> **Extracted entries**:
%%

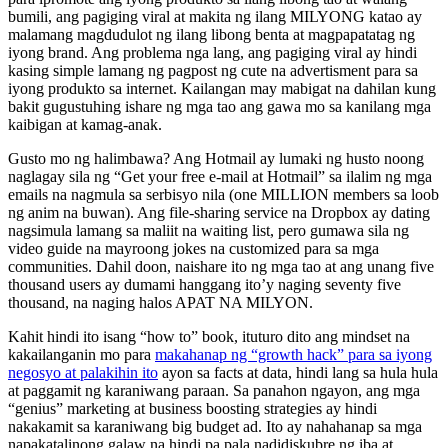
bumili, ang pagiging viral at makita ng ilang MILYONG katao ay
malamang magdudulot ng ilang libong benta at magpapatatag ng
iyong brand. Ang problema nga lang, ang pagiging viral ay hindi
kasing simple lamang ng pagpost ng cute na advertisment para sa
iyong produkto sa internet. Kailangan may mabigat na dahilan kung
bakit gugustuhing ishare ng mga tao ang gawa mo sa kanilang mga
kaibigan at kamag-anak.
Gusto mo ng halimbawa? Ang Hotmail ay lumaki ng husto noong
naglagay sila ng “Get your free e-mail at Hotmail” sa ilalim ng mga
emails na nagmula sa serbisyo nila (one MILLION members sa loob
ng anim na buwan). Ang file-sharing service na Dropbox ay dating
nagsimula lamang sa maliit na waiting list, pero gumawa sila ng
video guide na mayroong jokes na customized para sa mga
communities. Dahil doon, naishare ito ng mga tao at ang unang five
thousand users ay dumami hanggang ito’y naging seventy five
thousand, na naging halos APAT NA MILYON.
Kahit hindi ito isang “how to” book, ituturo dito ang mindset na
kakailanganin mo para
makahanap ng “growth hack” para sa iyong
negosyo at palakihin ito
ayon sa facts at data, hindi lang sa hula hula
at paggamit ng karaniwang paraan. Sa panahon ngayon, ang mga
“genius” marketing at business boosting strategies ay hindi
nakakamit sa karaniwang big budget ad. Ito ay nahahanap sa mga
napakatalinong galaw na hindi pa pala nadidiskubre ng iba at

%%

> **Task**:
All lines from the one containing "nakakamit sa karaniwang" to the end of the data above are to be set down exactly; no others belong in the answer.

> **Solution to the exercise**:
nakakamit sa karaniwang big budget ad. Ito ay nahahanap sa mga
napakatalinong galaw na hindi pa pala nadidiskubre ng iba at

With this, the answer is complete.